From the total of these costs, the thermal credit is deducted – the economic value of the recoverable heat. This is typically done by looking at the cost per kilowatt-hour of replacing the existing thermal system with a higher-efficiency system. If the resulting total net cost per kilowatt-hour is significantly lower than the retail price of electricity, including demand charges, then the project probably merits further investigation through an engineering study.

Understanding electricity costs

In the final analysis, it is essential to understand the utility electricity cost structure in detail.

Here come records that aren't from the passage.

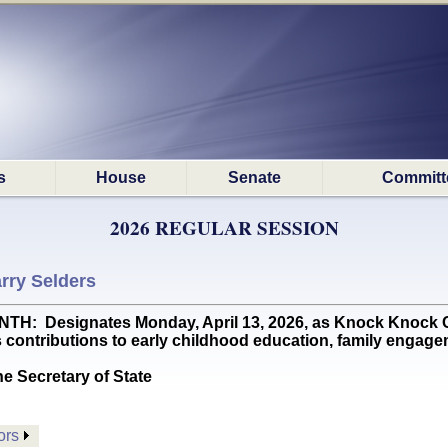
s
House
Senate
Committ
2026 REGULAR SESSION
rry Selders
 Designates Monday, April 13, 2026, as Knock Knock Chi
contributions to early childhood education, family engagem
he Secretary of State
ors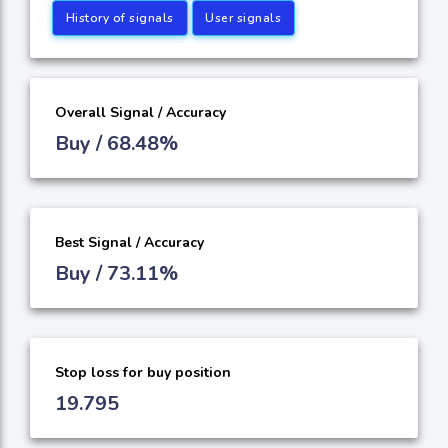
History of signals
User signals
Overall Signal / Accuracy
Buy / 68.48%
Best Signal / Accuracy
Buy / 73.11%
Stop loss for buy position
19.795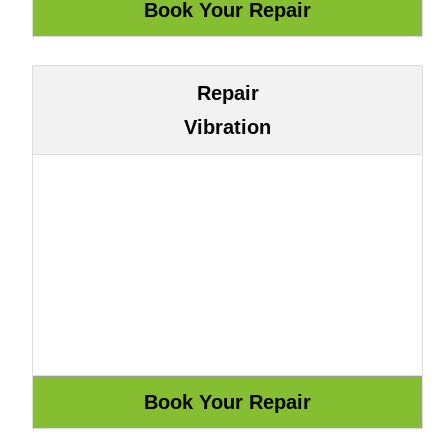
Repair
Vibration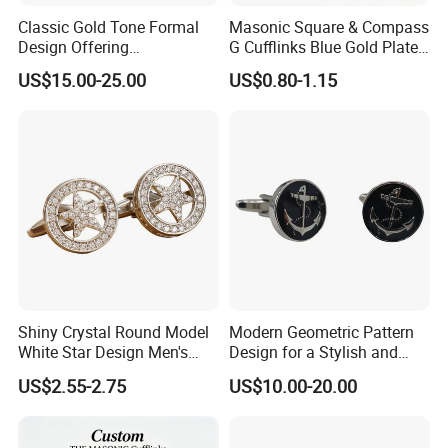
Classic Gold Tone Formal
Masonic Square & Compass
Design Offering
G Cufflinks Blue Gold Plated
Sophistication and Style
Inlaid White Crystal Stone
US$15.00-25.00
US$0.80-1.15
French Cuff Cufflink
Freemason Dress Cufflinks
Gift for Men
Shiny Crystal Round Model
Modern Geometric Pattern
White Star Design Men's
Design for a Stylish and
Shirt Cufflink
Contemporary French Cuff
US$2.55-2.75
US$10.00-20.00
Cufflink
About us: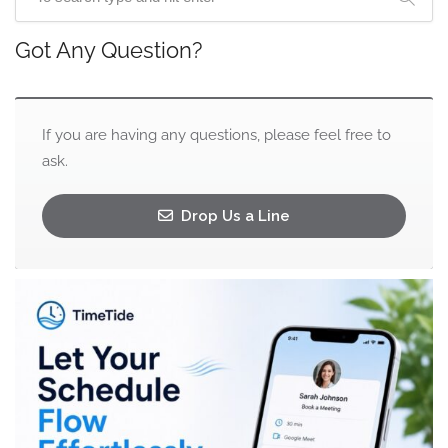
Got Any Question?
If you are having any questions, please feel free to
ask.
Drop Us a Line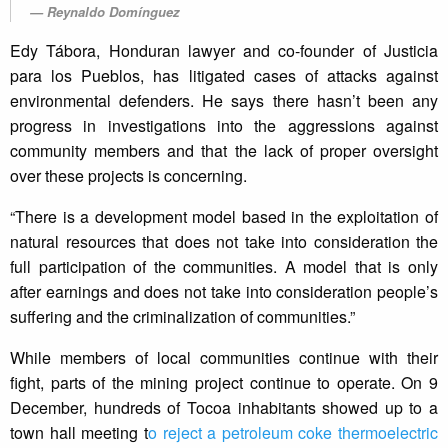
Reynaldo Domínguez
Edy Tábora, Honduran lawyer and co-founder of Justicia
para los Pueblos, has litigated cases of attacks against
environmental defenders. He says there hasn’t been any
progress in investigations into the aggressions against
community members and that the lack of proper oversight
over these projects is concerning.
“There is a development model based in the exploitation of
natural resources that does not take into consideration the
full participation of the communities. A model that is only
after earnings and does not take into consideration people’s
suffering and the criminalization of communities.”
While members of local communities continue with their
fight, parts of the mining project continue to operate. On 9
December, hundreds of Tocoa inhabitants showed up to a
town hall meeting t
o reject a petroleum coke thermoelectric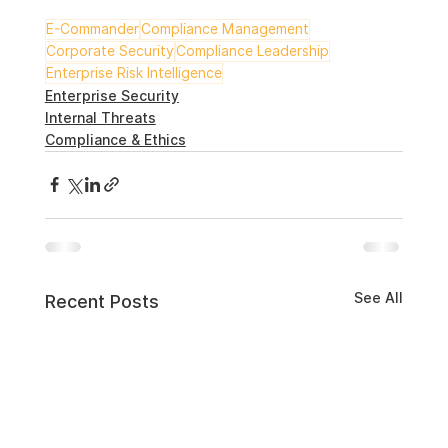
E-Commander
Compliance Management
Corporate Security
Compliance Leadership
Enterprise Risk Intelligence
Enterprise Security
Internal Threats
Compliance & Ethics
See All
Recent Posts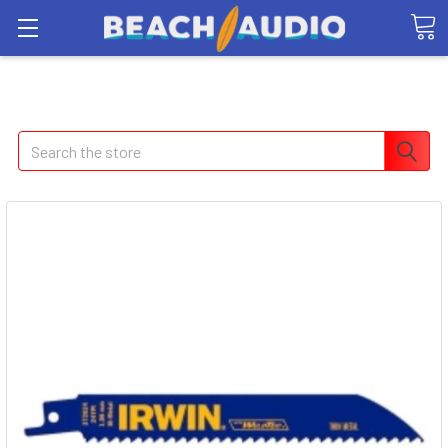
Search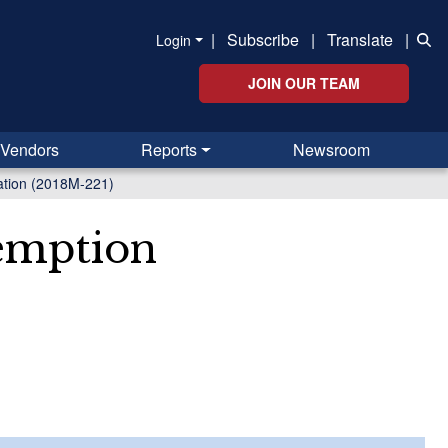
|
Subscribe
|
Translate
|
Login
JOIN OUR TEAM
Vendors
Reports
Newsroom
ation (2018M-221)
xemption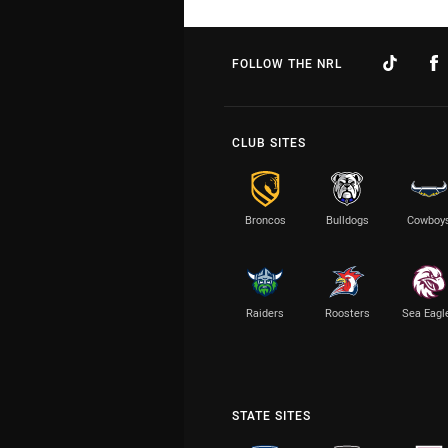
FOLLOW THE NRL
CLUB SITES
Broncos
Bulldogs
Cowboy
Raiders
Roosters
Sea Eagl
STATE SITES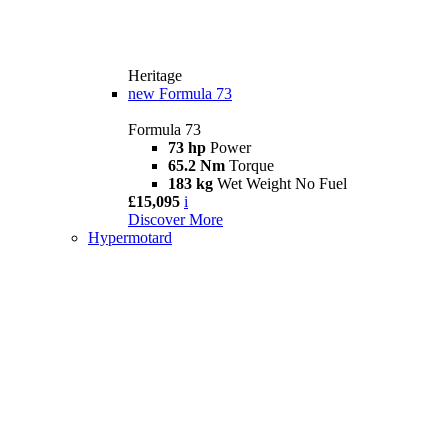
Heritage
new
Formula 73
Formula 73
73 hp
Power
65.2 Nm
Torque
183 kg
Wet Weight No Fuel
£15,095
i
Discover More
Hypermotard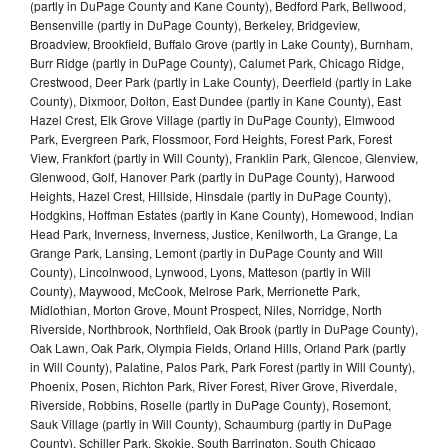
(partly in DuPage County and Kane County), Bedford Park, Bellwood,
Bensenville (partly in DuPage County), Berkeley, Bridgeview,
Broadview, Brookfield, Buffalo Grove (partly in Lake County), Burnham,
Burr Ridge (partly in DuPage County), Calumet Park, Chicago Ridge,
Crestwood, Deer Park (partly in Lake County), Deerfield (partly in Lake
County), Dixmoor, Dolton, East Dundee (partly in Kane County), East
Hazel Crest, Elk Grove Village (partly in DuPage County), Elmwood
Park, Evergreen Park, Flossmoor, Ford Heights, Forest Park, Forest
View, Frankfort (partly in Will County), Franklin Park, Glencoe, Glenview,
Glenwood, Golf, Hanover Park (partly in DuPage County), Harwood
Heights, Hazel Crest, Hillside, Hinsdale (partly in DuPage County),
Hodgkins, Hoffman Estates (partly in Kane County), Homewood, Indian
Head Park, Inverness, Inverness, Justice, Kenilworth, La Grange, La
Grange Park, Lansing, Lemont (partly in DuPage County and Will
County), Lincolnwood, Lynwood, Lyons, Matteson (partly in Will
County), Maywood, McCook, Melrose Park, Merrionette Park,
Midlothian, Morton Grove, Mount Prospect, Niles, Norridge, North
Riverside, Northbrook, Northfield, Oak Brook (partly in DuPage County),
Oak Lawn, Oak Park, Olympia Fields, Orland Hills, Orland Park (partly
in Will County), Palatine, Palos Park, Park Forest (partly in Will County),
Phoenix, Posen, Richton Park, River Forest, River Grove, Riverdale,
Riverside, Robbins, Roselle (partly in DuPage County), Rosemont,
Sauk Village (partly in Will County), Schaumburg (partly in DuPage
County), Schiller Park, Skokie, South Barrington, South Chicago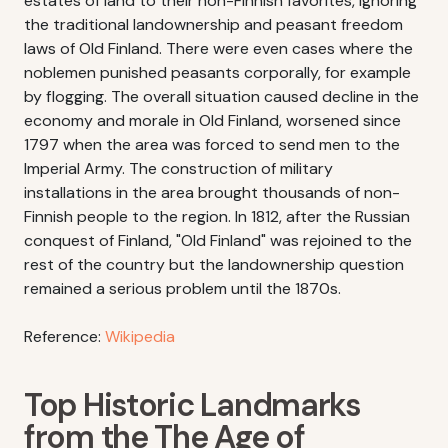
estates of land to their non-Finnish favorites, ignoring
the traditional landownership and peasant freedom
laws of Old Finland. There were even cases where the
noblemen punished peasants corporally, for example
by flogging. The overall situation caused decline in the
economy and morale in Old Finland, worsened since
1797 when the area was forced to send men to the
Imperial Army. The construction of military
installations in the area brought thousands of non-
Finnish people to the region. In 1812, after the Russian
conquest of Finland, "Old Finland" was rejoined to the
rest of the country but the landownership question
remained a serious problem until the 1870s.
Reference:
Wikipedia
Top Historic Landmarks
from the The Age of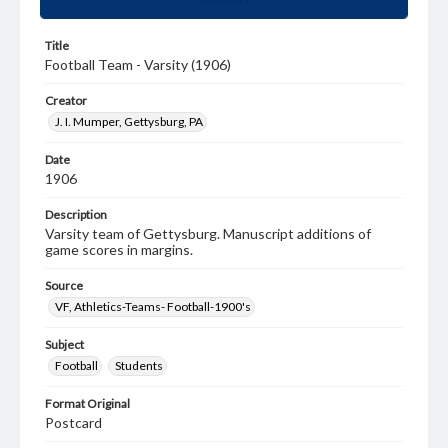
Title
Football Team - Varsity (1906)
Creator
J. I. Mumper, Gettysburg, PA
Date
1906
Description
Varsity team of Gettysburg. Manuscript additions of
game scores in margins.
Source
VF, Athletics-Teams- Football-1900's
Subject
Football
Students
Format Original
Postcard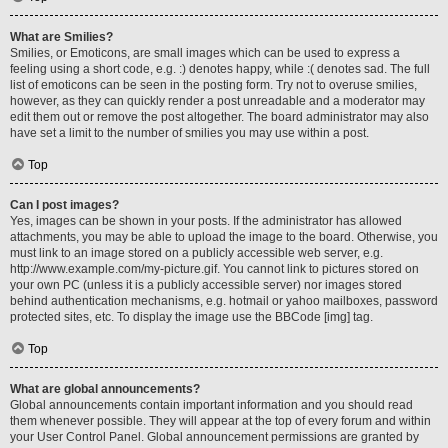
What are Smilies?
Smilies, or Emoticons, are small images which can be used to express a
feeling using a short code, e.g. :) denotes happy, while :( denotes sad. The full
list of emoticons can be seen in the posting form. Try not to overuse smilies,
however, as they can quickly render a post unreadable and a moderator may
edit them out or remove the post altogether. The board administrator may also
have set a limit to the number of smilies you may use within a post.
Top
Can I post images?
Yes, images can be shown in your posts. If the administrator has allowed
attachments, you may be able to upload the image to the board. Otherwise, you
must link to an image stored on a publicly accessible web server, e.g.
http://www.example.com/my-picture.gif. You cannot link to pictures stored on
your own PC (unless it is a publicly accessible server) nor images stored
behind authentication mechanisms, e.g. hotmail or yahoo mailboxes, password
protected sites, etc. To display the image use the BBCode [img] tag.
Top
What are global announcements?
Global announcements contain important information and you should read
them whenever possible. They will appear at the top of every forum and within
your User Control Panel. Global announcement permissions are granted by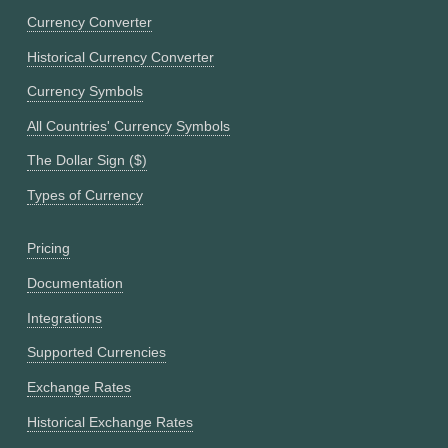
Currency Converter
Historical Currency Converter
Currency Symbols
All Countries' Currency Symbols
The Dollar Sign ($)
Types of Currency
Pricing
Documentation
Integrations
Supported Currencies
Exchange Rates
Historical Exchange Rates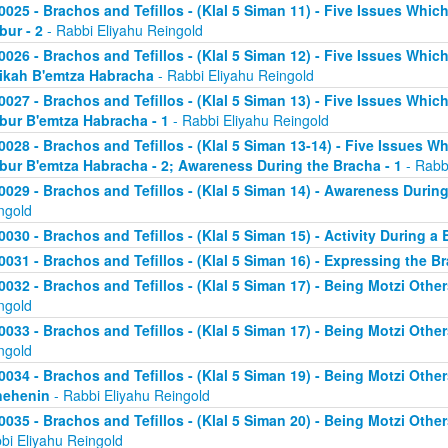
0025 - Brachos and Tefillos - (Klal 5 Siman 11) - Five Issues Whic
bur - 2
- Rabbi Eliyahu Reingold
0026 - Brachos and Tefillos - (Klal 5 Siman 12) - Five Issues Whic
ikah B'emtza Habracha
- Rabbi Eliyahu Reingold
0027 - Brachos and Tefillos - (Klal 5 Siman 13) - Five Issues Whic
bur B'emtza Habracha - 1
- Rabbi Eliyahu Reingold
0028 - Brachos and Tefillos - (Klal 5 Siman 13-14) - Five Issues W
bur B'emtza Habracha - 2; Awareness During the Bracha - 1
- Rabb
0029 - Brachos and Tefillos - (Klal 5 Siman 14) - Awareness During
ngold
0030 - Brachos and Tefillos - (Klal 5 Siman 15) - Activity During a
0031 - Brachos and Tefillos - (Klal 5 Siman 16) - Expressing the B
0032 - Brachos and Tefillos - (Klal 5 Siman 17) - Being Motzi Other
ngold
0033 - Brachos and Tefillos - (Klal 5 Siman 17) - Being Motzi Other
ngold
0034 - Brachos and Tefillos - (Klal 5 Siman 19) - Being Motzi Other
nehenin
- Rabbi Eliyahu Reingold
0035 - Brachos and Tefillos - (Klal 5 Siman 20) - Being Motzi Othe
bi Eliyahu Reingold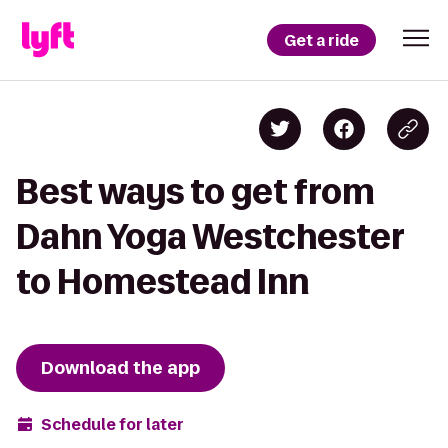
Get a ride
Best ways to get from
Dahn Yoga Westchester
to Homestead Inn
Download the app
Schedule for later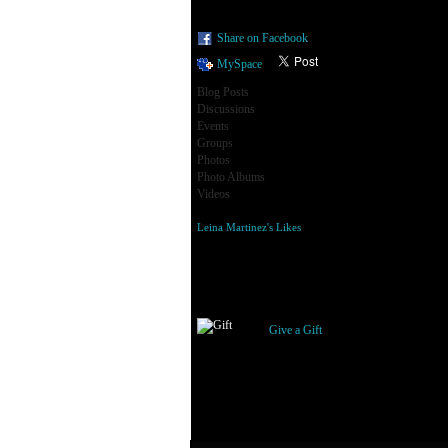
Share on Facebook
MySpace
Blog Posts
Discussions
Events
Groups
Photos
Photo Albums
Videos
Leina Martinez's Likes
Gifts Received
Give a Gift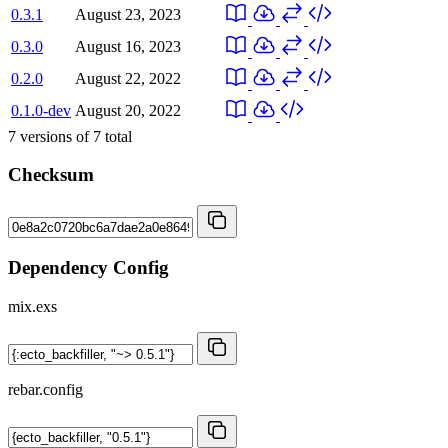
0.3.1
August 23, 2023
0.3.0
August 16, 2023
0.2.0
August 22, 2022
0.1.0-dev
August 20, 2022
7
versions of
7
total
Checksum
Dependency Config
mix.exs
rebar.config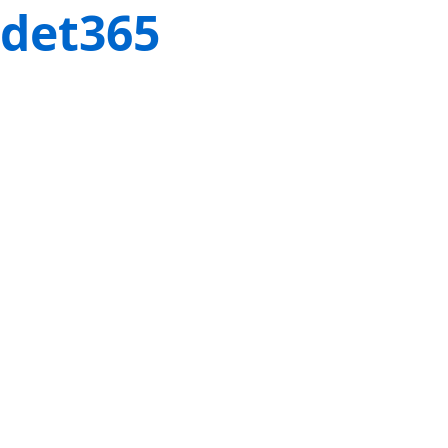
det365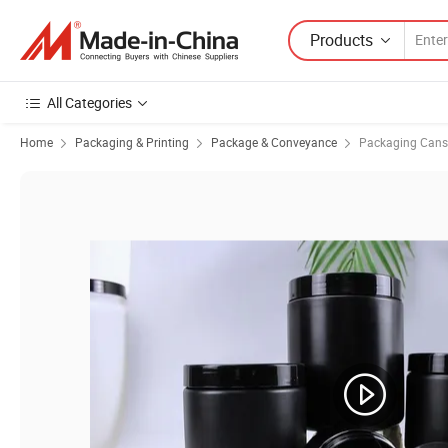
Products
All Categories
Home
Packaging & Printing
Package & Conveyance
Packaging Cans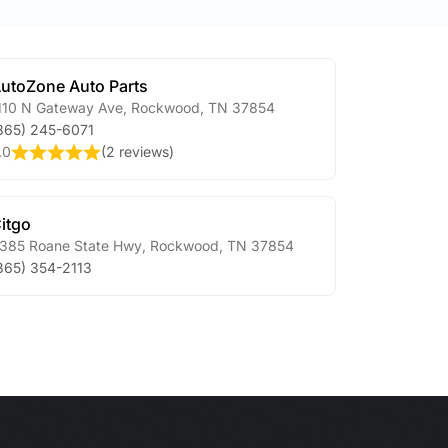
utoZone Auto Parts
110 N Gateway Ave
,
Rockwood
,
TN
37854
865) 245-6071
.0
(
2 reviews
)
itgo
385 Roane State Hwy
,
Rockwood
,
TN
37854
865) 354-2113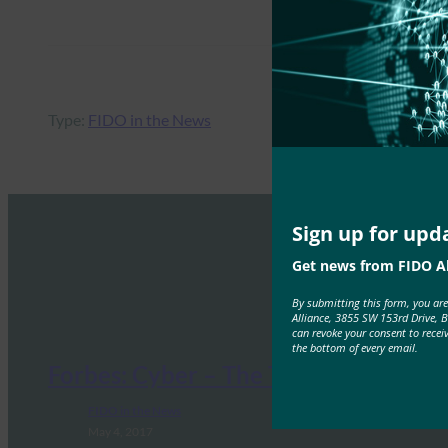
Type:
FIDO in the News
Sign up for upd
Get news from FIDO Al
By submitting this form, you ar
Alliance, 3855 SW 153rd Drive, 
can revoke your consent to recei
the bottom of every email.
Forbes: Cyber – The Threat Is Real
FIDO in the News
May 4, 2017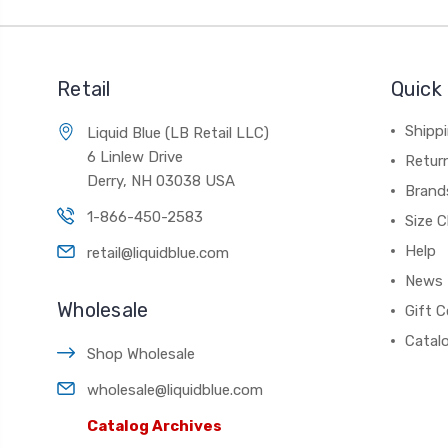
Retail
Quick 
Shippi
Liquid Blue (LB Retail LLC)
6 Linlew Drive
Retur
Derry, NH 03038 USA
Brand
1-866-450-2583
Size C
Help
retail@liquidblue.com
News
Wholesale
Gift C
Catal
Shop Wholesale
wholesale@liquidblue.com
Catalog Archives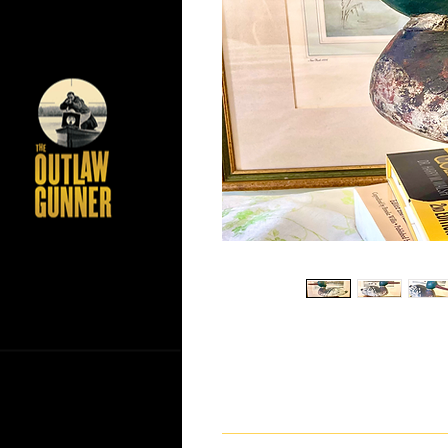
If you have any questions ab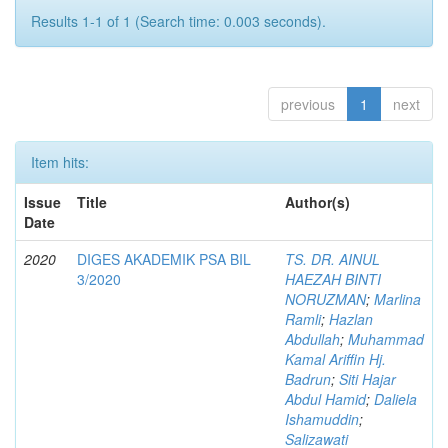
Results 1-1 of 1 (Search time: 0.003 seconds).
previous
1
next
Item hits:
Issue
Title
Author(s)
Date
2020
DIGES AKADEMIK PSA BIL
TS. DR. AINUL
3/2020
HAEZAH BINTI
NORUZMAN
;
Marlina
Ramli
;
Hazlan
Abdullah
;
Muhammad
Kamal Ariffin Hj.
Badrun
;
Siti Hajar
Abdul Hamid
;
Daliela
Ishamuddin
;
Salizawati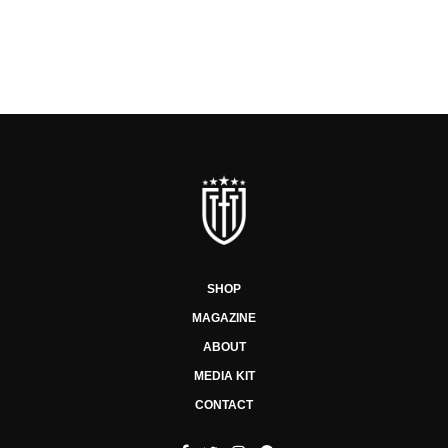
SHOP
MAGAZINE
ABOUT
MEDIA KIT
CONTACT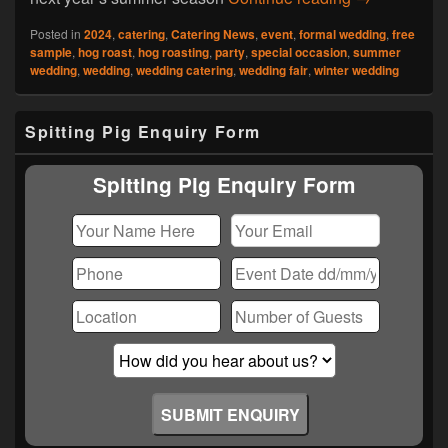
Posted in
2024
,
catering
,
Catering News
,
event
,
formal wedding
,
free
sample
,
hog roast
,
hog roasting
,
party
,
special occasion
,
summer
wedding
,
wedding
,
wedding catering
,
wedding fair
,
winter wedding
Primary
Spitting Pig Enquiry Form
Sidebar
Widget
Area
Spitting Pig Enquiry Form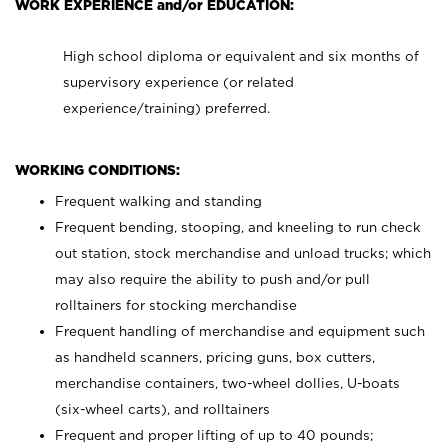
WORK EXPERIENCE and/or EDUCATION:
High school diploma or equivalent and six months of
supervisory experience (or related
experience/training) preferred.
WORKING CONDITIONS:
Frequent walking and standing
Frequent bending, stooping, and kneeling to run check
out station, stock merchandise and unload trucks; which
may also require the ability to push and/or pull
rolltainers for stocking merchandise
Frequent handling of merchandise and equipment such
as handheld scanners, pricing guns, box cutters,
merchandise containers, two-wheel dollies, U-boats
(six-wheel carts), and rolltainers
Frequent and proper lifting of up to 40 pounds;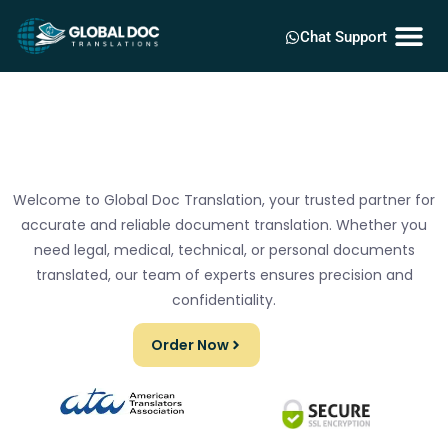
Chat Support
Welcome to Global Doc Translation, your trusted partner for
accurate and reliable document translation. Whether you
need legal, medical, technical, or personal documents
translated, our team of experts ensures precision and
confidentiality.
Order Now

This includes:

  • The facility load profile and the amount of energy and demand used on- and off-peak
  • Current on- and off-peak energy tariffs – and available alternatives (such as interruptible rates) that would be advantageous with a CHP system on site
  • On-peak and off-peak demand charges, as well as standby charges, ratchet provisions, and any other penalties for non-availability
  • Existing or pending cogeneration incentives (from the utility or government).

Ideally, a project should be developed in a cooperative relationship with the local utility. For example, a project that reduces the user’s overall energy costs while helping the utility limit peak demands on its grid provides a win-win – and may even benefit from utility incentives that enhance economic payback.


Few organizations have the in-house expertise to plan and implement CHP projects with turbines or reciprocating engines. Equipment suppliers and consultants can provide vital support from project planning through design, financing, construction, operation and maintenance.

An appropriate project partner should have a deep understanding of CHP in general, knowledge of both reciprocating engine and gas turbine generating systems, and a track record for deploying both in profitable projects. Such a partner can help choose the best technology – or the best combination of technologies – to fit the site’s electric and heat requirements and the owner’s economic goals.

Fast service response time, prompt spare parts delivery, and efficient repair and overhaul services are essential – locally based service and technical support can help ensure that a project is properly operated and maintained so that unplanned downtime is prevented and revenue and savings optimized.

The ideal partner offers single-source support for every project phase, including turnkey ability to design, construct and operate the project. One attractive option is to enter a complete, multi-year maintenance and service contract with an equipment supplier. This ensures attentive parts, maintenance and repair service, often with a contractual uptime guarantee, at a fixed, predictable monthly or annual fee.

Financing is a critical component of any CHP project. Numerous options are available, up to and including construction and term debt financing for the entire project – power generation system, heat recovery equipment, electrical switchgear and controls, ancillary equipment, and buildings.


Gaseous fuels are emerging as the preferred choice for electric power generation. Gas is more widely available today than ever, and steady improvement in the spark spread is causing users to explore the value of distributed generation and CHP with turbines and gas engines.

Both turbines and reciprocating engines have proven themselves to be valuable to users in power generation applications. Well accepted in the market place today worldwide, each technology has found favor with users looking for reliable power and thermal alternatives. All of this means strong opportunity for gas-fired CHP systems. The time is right for industrial and commercial facilities power users and producers to explore the economic possibilities of CHP with today’s gas engine and turbine technologies.